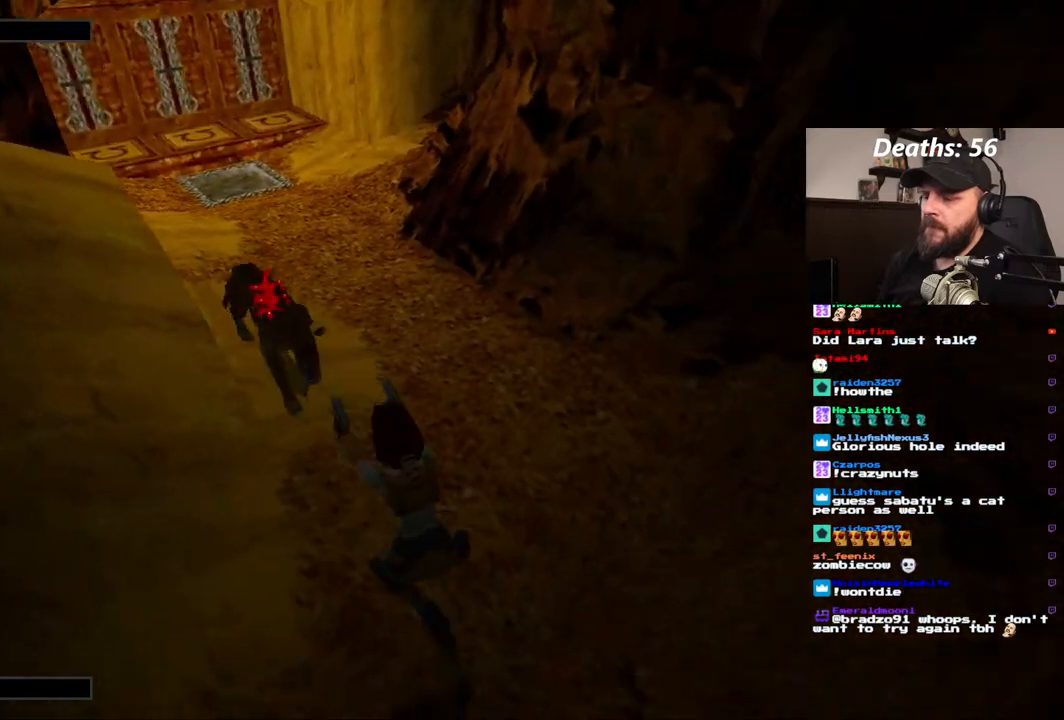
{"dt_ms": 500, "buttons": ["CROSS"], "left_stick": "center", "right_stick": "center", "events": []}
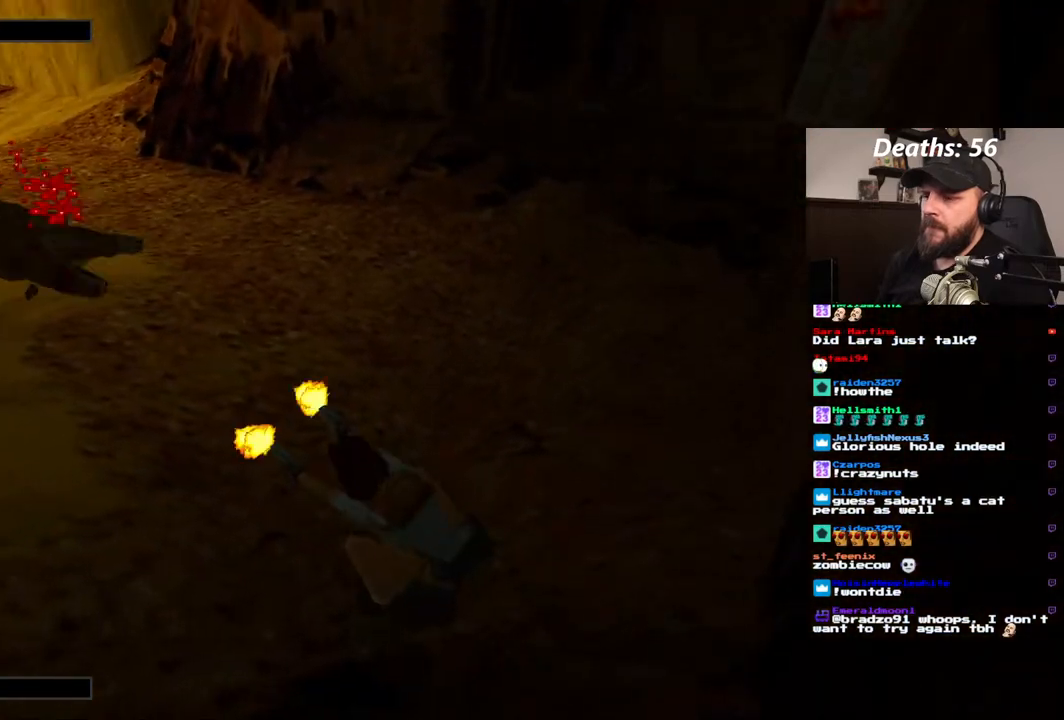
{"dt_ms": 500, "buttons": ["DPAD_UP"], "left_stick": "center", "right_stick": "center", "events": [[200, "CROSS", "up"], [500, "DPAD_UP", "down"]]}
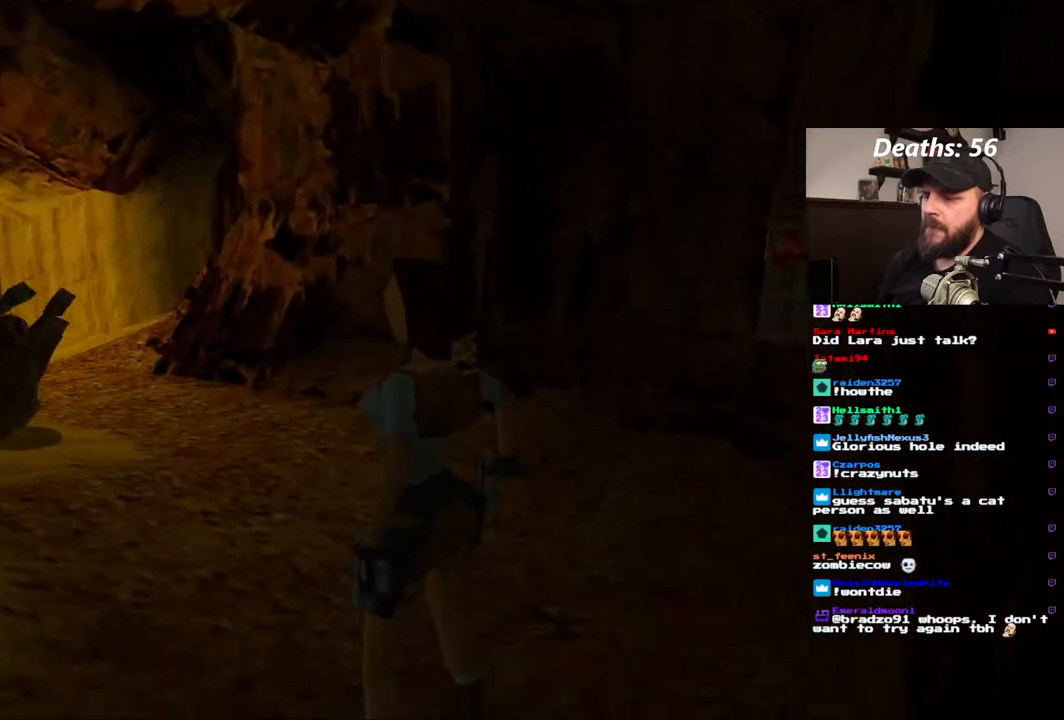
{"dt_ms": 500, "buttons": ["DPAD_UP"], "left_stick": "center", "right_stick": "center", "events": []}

Task goal: The expected output is every line from the material above where "CROSS" can be found.

Task response:
{"dt_ms": 500, "buttons": ["CROSS"], "left_stick": "center", "right_stick": "center", "events": []}
{"dt_ms": 500, "buttons": ["DPAD_UP"], "left_stick": "center", "right_stick": "center", "events": [[200, "CROSS", "up"], [500, "DPAD_UP", "down"]]}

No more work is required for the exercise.